HDR candidates are morally and ethically obliged to publish from their research. The general community has invested significantly in the University sector through taxation payments and deserve an explicit return. If you are funded through a government scholarship and the research training scheme then it is even more important that you communicate your research results through publication. The general community benefits greatly, through the new knowledge generation produced through HDR and it is your obligation to support that benefit to society.

Publishing from Your Thesis

The general expectation is that you should seek to publish results from your research in academic journals. Your supervisors will normally mentor you through this process as there is a lot to learn. One decision you will need to make early in your candidature is whether to try to publish as you go or wait until completion before your start to publish. There are advantages and disadvantages for both choices and your supervisors will help you in making this decision.

Authorship Protocols and Guidelines

In considering publishing from your thesis decisions must be made about attribution of authorship.

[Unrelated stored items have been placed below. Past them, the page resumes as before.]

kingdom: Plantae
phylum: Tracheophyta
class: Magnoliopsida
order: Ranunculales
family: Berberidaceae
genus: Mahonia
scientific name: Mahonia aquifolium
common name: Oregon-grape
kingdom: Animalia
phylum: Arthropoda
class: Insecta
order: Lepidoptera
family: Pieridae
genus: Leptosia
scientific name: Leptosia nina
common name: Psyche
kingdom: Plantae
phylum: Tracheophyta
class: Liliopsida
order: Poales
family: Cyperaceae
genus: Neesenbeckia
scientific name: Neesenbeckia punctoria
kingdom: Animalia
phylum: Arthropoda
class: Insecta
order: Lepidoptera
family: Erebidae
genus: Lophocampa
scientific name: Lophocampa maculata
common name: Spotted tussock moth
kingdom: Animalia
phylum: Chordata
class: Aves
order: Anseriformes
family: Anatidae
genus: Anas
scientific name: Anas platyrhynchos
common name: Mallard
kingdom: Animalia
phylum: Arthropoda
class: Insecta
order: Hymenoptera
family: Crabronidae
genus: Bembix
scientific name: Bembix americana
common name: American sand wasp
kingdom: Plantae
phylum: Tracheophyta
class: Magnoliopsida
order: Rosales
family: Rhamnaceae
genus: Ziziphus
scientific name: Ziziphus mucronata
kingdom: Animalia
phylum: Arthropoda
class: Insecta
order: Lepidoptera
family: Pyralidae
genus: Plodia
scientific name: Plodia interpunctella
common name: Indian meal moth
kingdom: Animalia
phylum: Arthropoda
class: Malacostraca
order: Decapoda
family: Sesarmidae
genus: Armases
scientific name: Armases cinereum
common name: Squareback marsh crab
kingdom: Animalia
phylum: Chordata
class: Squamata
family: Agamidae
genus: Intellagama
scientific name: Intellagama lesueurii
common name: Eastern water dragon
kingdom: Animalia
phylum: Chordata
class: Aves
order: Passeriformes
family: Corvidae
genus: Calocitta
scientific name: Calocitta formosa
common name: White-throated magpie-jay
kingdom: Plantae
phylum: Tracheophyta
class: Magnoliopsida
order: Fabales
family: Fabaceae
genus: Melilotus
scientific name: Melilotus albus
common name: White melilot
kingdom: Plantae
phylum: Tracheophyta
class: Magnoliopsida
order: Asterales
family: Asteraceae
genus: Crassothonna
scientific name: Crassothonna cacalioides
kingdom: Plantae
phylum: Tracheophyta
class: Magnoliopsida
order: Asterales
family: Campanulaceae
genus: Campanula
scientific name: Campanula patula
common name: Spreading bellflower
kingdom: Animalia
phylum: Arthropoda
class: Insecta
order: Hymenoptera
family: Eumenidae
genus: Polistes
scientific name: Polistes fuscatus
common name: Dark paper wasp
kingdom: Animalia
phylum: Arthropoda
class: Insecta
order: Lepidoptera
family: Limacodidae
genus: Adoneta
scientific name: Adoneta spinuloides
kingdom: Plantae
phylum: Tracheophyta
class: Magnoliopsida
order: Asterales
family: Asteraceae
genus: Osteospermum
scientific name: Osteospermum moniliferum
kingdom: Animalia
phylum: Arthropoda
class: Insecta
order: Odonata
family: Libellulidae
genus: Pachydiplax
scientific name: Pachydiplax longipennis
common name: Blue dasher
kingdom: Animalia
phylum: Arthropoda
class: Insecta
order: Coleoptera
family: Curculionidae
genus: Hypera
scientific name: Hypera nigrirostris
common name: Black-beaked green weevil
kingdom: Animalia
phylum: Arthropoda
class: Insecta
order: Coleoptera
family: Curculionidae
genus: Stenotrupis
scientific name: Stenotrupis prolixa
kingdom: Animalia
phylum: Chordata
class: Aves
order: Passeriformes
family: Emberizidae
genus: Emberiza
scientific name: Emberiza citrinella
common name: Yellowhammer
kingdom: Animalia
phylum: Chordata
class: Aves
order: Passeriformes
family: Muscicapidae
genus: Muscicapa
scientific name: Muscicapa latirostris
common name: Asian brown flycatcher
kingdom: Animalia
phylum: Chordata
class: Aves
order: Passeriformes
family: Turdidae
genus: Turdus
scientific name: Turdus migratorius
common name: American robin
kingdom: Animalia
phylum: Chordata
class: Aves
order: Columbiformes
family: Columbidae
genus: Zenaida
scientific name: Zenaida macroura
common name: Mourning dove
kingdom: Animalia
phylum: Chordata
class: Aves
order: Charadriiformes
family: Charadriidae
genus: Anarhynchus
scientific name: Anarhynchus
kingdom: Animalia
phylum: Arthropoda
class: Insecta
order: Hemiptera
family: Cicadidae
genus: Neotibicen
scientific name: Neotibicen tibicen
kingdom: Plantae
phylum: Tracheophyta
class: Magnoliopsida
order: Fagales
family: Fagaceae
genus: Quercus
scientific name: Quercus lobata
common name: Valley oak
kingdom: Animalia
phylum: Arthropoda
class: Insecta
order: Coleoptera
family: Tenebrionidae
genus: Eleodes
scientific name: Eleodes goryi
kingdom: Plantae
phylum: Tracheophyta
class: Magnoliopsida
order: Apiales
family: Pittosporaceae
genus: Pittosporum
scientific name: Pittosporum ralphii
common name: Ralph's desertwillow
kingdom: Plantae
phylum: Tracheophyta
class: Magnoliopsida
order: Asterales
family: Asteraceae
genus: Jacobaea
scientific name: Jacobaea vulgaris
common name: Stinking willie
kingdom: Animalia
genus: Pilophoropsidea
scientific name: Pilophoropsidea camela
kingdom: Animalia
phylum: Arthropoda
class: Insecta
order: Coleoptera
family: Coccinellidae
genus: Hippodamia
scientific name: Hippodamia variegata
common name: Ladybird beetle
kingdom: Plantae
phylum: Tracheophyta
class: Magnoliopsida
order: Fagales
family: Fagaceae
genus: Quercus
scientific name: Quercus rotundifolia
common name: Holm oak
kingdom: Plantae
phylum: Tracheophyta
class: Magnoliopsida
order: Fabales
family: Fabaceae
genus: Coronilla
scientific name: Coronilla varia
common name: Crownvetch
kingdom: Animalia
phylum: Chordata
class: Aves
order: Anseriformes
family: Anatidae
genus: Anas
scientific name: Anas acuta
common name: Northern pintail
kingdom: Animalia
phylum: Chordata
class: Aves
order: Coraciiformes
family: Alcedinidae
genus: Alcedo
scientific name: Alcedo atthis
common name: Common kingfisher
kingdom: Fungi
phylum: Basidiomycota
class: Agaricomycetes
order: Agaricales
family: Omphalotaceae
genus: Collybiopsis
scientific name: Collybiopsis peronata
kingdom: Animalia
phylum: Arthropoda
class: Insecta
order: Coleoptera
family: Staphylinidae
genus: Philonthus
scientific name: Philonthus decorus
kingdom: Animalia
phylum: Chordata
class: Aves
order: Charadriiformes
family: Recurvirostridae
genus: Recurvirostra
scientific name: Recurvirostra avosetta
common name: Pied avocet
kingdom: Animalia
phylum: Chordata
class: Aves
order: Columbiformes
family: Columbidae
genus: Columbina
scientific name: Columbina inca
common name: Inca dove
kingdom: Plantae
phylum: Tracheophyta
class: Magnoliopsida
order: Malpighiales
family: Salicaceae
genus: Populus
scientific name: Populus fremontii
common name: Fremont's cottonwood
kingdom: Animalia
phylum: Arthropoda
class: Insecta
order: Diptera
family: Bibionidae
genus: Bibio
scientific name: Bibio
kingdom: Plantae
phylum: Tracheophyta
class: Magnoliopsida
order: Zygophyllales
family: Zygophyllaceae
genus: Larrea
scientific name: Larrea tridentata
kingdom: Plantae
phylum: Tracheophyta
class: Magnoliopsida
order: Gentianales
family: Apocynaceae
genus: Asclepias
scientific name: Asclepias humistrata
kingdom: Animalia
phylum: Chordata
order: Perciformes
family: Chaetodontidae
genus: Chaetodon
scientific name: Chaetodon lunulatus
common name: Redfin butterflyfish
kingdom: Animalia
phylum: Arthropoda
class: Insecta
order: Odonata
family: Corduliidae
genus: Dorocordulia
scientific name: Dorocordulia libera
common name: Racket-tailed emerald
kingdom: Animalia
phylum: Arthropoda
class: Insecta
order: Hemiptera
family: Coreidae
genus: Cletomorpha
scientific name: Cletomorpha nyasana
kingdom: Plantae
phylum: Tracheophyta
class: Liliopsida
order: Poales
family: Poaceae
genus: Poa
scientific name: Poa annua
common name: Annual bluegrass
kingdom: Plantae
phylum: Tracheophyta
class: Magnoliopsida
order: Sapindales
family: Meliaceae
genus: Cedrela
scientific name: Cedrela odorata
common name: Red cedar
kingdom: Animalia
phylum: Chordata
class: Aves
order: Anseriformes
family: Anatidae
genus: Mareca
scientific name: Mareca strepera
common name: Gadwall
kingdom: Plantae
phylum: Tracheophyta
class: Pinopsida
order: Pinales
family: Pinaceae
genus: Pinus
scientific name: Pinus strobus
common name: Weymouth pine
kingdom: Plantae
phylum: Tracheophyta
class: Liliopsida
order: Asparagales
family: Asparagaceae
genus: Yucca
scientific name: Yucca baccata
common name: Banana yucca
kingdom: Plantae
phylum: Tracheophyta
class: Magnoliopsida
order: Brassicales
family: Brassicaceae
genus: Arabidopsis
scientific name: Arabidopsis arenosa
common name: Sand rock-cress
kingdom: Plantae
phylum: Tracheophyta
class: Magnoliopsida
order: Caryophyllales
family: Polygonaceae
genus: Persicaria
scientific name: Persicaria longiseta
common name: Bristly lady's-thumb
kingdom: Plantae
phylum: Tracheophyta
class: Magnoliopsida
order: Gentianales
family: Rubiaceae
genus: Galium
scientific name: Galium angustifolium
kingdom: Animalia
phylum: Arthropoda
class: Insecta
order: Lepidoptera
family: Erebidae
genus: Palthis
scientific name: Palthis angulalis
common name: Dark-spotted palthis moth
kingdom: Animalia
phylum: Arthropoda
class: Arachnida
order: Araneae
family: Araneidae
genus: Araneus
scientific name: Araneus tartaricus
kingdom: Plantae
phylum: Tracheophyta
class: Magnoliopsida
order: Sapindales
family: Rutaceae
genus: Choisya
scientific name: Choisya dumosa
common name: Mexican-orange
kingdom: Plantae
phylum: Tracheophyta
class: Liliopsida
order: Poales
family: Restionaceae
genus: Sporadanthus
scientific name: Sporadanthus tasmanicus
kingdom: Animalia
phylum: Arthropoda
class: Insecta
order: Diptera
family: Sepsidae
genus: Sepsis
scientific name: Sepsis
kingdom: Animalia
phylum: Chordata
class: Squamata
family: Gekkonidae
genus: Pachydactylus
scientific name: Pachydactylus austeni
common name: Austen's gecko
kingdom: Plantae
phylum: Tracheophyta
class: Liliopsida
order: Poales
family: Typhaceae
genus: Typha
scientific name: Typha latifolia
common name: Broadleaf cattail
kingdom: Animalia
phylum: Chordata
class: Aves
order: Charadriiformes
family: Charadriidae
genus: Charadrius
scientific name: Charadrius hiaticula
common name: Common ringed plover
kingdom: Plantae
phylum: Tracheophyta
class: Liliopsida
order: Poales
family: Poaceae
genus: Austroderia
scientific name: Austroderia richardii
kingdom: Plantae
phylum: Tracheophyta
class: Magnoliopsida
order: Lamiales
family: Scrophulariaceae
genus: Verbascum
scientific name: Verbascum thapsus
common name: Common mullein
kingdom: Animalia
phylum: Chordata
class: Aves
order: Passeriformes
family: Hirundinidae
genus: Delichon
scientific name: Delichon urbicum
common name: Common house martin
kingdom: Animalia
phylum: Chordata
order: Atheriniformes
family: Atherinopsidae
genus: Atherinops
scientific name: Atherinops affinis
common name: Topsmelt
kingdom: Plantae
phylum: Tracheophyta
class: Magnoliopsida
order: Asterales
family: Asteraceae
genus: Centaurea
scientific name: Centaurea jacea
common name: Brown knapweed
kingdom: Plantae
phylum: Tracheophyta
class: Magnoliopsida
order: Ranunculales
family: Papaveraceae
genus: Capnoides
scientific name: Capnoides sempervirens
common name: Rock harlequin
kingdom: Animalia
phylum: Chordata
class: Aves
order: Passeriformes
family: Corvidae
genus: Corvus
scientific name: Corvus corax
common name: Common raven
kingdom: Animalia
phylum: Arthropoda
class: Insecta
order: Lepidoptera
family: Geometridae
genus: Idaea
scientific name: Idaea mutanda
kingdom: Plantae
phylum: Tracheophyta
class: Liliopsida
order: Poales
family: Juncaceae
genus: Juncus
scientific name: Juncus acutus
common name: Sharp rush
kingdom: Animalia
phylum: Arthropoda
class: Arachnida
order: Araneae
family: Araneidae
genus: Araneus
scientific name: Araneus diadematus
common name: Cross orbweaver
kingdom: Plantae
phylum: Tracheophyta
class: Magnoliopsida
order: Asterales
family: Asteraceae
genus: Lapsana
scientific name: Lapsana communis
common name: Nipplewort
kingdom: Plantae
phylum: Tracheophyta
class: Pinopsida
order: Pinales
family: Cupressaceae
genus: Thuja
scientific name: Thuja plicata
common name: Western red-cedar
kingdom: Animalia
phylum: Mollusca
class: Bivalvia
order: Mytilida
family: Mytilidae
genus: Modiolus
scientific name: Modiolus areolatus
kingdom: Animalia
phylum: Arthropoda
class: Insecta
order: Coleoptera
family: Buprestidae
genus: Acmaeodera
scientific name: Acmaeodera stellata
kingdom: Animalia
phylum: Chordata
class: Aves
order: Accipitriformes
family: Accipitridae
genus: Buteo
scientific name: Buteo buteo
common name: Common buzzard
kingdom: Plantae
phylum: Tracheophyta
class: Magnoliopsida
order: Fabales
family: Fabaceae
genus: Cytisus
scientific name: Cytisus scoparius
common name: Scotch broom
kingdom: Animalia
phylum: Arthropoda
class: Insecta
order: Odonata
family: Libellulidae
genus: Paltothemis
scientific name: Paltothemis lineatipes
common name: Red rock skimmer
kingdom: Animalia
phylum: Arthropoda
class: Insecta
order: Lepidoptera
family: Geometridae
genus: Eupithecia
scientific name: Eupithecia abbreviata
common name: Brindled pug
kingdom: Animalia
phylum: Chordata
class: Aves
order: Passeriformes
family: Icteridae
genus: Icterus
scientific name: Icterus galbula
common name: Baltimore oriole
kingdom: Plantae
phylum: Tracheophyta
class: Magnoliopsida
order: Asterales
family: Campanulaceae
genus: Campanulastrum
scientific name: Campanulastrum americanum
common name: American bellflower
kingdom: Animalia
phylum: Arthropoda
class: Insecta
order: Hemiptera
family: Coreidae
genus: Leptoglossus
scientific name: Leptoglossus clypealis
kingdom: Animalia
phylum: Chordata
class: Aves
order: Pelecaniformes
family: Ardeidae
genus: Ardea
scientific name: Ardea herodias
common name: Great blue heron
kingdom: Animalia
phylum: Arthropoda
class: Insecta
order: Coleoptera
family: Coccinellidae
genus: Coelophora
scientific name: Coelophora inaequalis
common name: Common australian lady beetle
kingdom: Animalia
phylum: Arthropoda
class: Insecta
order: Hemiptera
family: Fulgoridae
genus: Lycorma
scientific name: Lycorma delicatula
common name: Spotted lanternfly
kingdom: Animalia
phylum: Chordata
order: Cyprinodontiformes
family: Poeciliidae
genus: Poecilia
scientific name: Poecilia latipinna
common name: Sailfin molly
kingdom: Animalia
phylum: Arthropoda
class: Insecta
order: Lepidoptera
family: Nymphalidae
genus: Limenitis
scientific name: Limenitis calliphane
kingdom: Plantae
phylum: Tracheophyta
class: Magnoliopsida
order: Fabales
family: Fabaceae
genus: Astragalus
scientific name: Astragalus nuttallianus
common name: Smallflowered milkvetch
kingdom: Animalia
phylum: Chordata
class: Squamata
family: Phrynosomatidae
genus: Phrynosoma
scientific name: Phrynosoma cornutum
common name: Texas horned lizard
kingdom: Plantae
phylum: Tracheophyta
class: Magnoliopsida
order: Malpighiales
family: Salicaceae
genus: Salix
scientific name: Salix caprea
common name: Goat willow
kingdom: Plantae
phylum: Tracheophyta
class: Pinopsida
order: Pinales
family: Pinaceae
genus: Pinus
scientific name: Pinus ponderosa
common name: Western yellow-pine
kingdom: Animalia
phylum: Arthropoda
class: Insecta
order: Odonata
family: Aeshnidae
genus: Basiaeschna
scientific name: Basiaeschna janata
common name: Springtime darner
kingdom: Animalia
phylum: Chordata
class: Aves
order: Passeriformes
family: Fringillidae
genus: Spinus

The issue that arises is whether you are the sole author of any resulting publications or whether the authorship should be jointly attributed with supervisors or others.

HDR candidates and supervisors should agree on authorship of a publication at an early stage in the research project and should review their decisions periodically.

Attribution of authorship depends to some extent on the discipline, but in all cases, authorship must be based on substantial contributions in a combination of:

  • conception and design of the project;
  • analysis and interpretation of research data;
  • drafting significant parts of the work or critically revising it so as to contribute to the interpretation.

Authorship should not be offered to those who do not meet the requirements set out above. For example, none of the following contributions, in and of themselves, justifies including a person as a co-author:

  • being head of department, holding other positions of authority, or personal friendship with the HDR candidate;
  • providing a technical contribution but no other intellectual input to the project or publication;
  • providing routine assistance in some aspects of the project, the acquisition of funding or general supervision of the research team;
  • providing data that has already been published or materials obtained from third parties, but with no other intellectual input.

A HDR candidate should be the principal author of publications emerging from a thesis with supervisors, where appropriate, taking second author status. Second author status is obligatory if the supervisor/s designates the primary variables or makes interpretative contributions or provides the database; is a courtesy if the supervisor/s designates the general area or substantially contributes to design; and is not acceptable if the supervisor only provides encouragement, physical resources, financial support, critiques or editorial contribution. In the last case, supervisors should be acknowledged in the acknowledgments section. There are some circumstances where the supervisor may be the principal author but where this occurs it must be with the HDR candidate's written approval. If research supervisors use contracts with their HDR candidates it would appropriate to include a statement of authorship.